TASK LIST:
1. Rewrite the stretch of the drum-humanizing thread from "A member inboxed" through "what I do...", replacing "Presonus Studio One" with "Ableton Live".
2. Name every user who posts in the thread on humanizing drums in Cubase 5.

SELECTED TEXT:

# Humanizing Drums In Cubase 5



## Yo_Wattup (Mar 15, 2013)

A member inboxed me asking how I go about humanizing midi drums, so instead of just replying to him, I thought I'd make a thread for everyone to see. 

Note this is for Cubase 5 only, if you have another DAW, I can't help you, sorry. 

Okay lets start...

Go into MIDI>Logical editor... 
In here you can set a bunch of stuff to happen automatically, its quite a powerful tool, and the main reason I don't use Presonus Studio One (which I otherwise love), but it takes a bit of tech/programming skill sometimes, so I'll just show you what I do...

This is what I do for random velocities between 95 and 120






And here's the result in the Midi editor window





Note in the logical editor you can change the velocities to whatever you want. If you are in the midi editor window, Press ctrl+a to select all the midi notes before you go into the logical editor window, or, you can select only the snare to be random and leave the kick drum at 128, maybe set a wider randomization range for the hihat, do whatever you want...

But heres where most of the humanizing happens,





What this does is randomizes the positions of each midi note or 'un-quantize' ever so slightly. This effect is most noticable on double-kick runs where a snare and kick would usually be hit at the same time. You will now be able to hear the individual hits ever so slightly out of time with each other. You can also adjust the randomness values for this, I have them set at -8 and +8. Perhaps you could place them further apart (-10, +10) for a slow, rocky song, or closer (-4, +4) for some tighter sounding death metal blasts. Generally slower = looser, faster = tighter.

Here's what it looks like in the midi editor window





And here's what both effects look like together 





A bit better than the original, right?






And that's basically it. Of course programming drums will never sound as real/good as a real drummer. But I find that this method gives my mixes life and a bit of realism, when I don't have access to a session drummer (my solo stuff) . I hope I've helped someone today! If you have any questions feel free to ask.


----------



## Metalus (Mar 25, 2013)

Any quantizing tips?


----------



## Yo_Wattup (Mar 25, 2013)

Metalus said:


> Any quantizing tips?



What do you mean?


----------



## Larcher (Mar 25, 2013)

hey, when I try to change the values in the logical editor, it doesn't let me use numbers, so it changes them to B5 and C8 ?


----------



## Yo_Wattup (Mar 25, 2013)

Larcher said:


> hey, when I try to change the values in the logical editor, it doesn't let me use numbers, so it changes them to B5 and C8 ?

SOURCE EXCERPT:
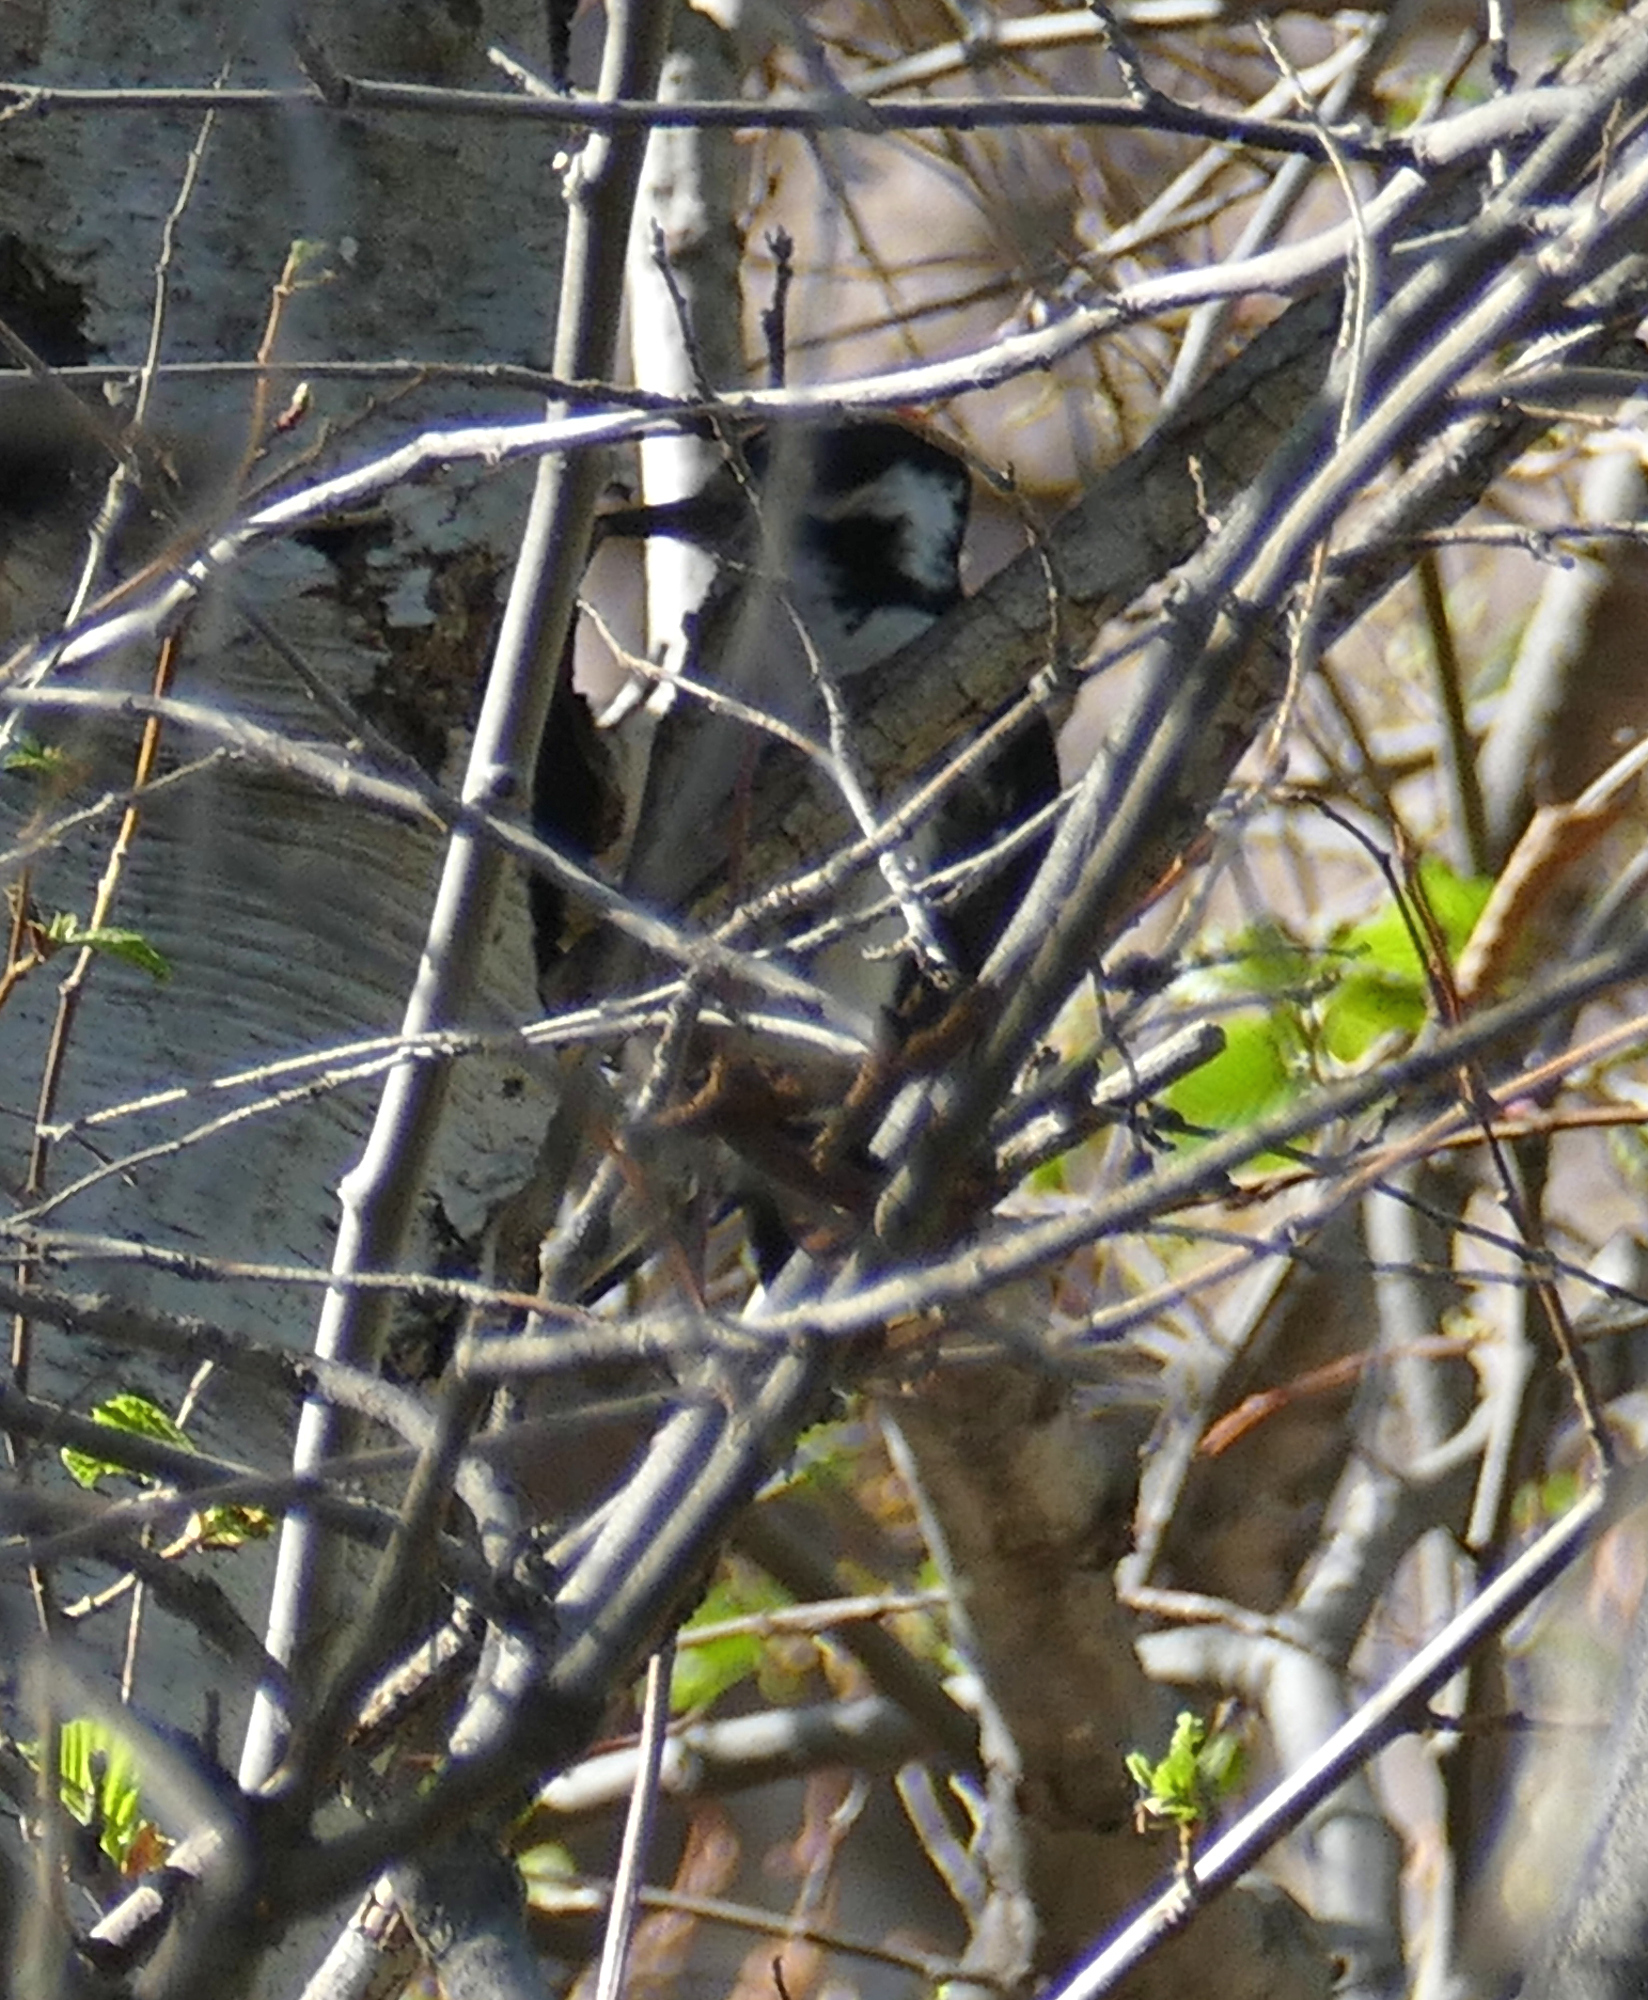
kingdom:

SOLUTION SET:
1.
A member inboxed me asking how I go about humanizing midi drums, so instead of just replying to him, I thought I'd make a thread for everyone to see. 

Note this is for Cubase 5 only, if you have another DAW, I can't help you, sorry. 

Okay lets start...

Go into MIDI>Logical editor... 
In here you can set a bunch of stuff to happen automatically, its quite a powerful tool, and the main reason I don't use Ableton Live (which I otherwise love), but it takes a bit of tech/programming skill sometimes, so I'll just show you what I do...

2. Yo_Wattup, Metalus, Larcher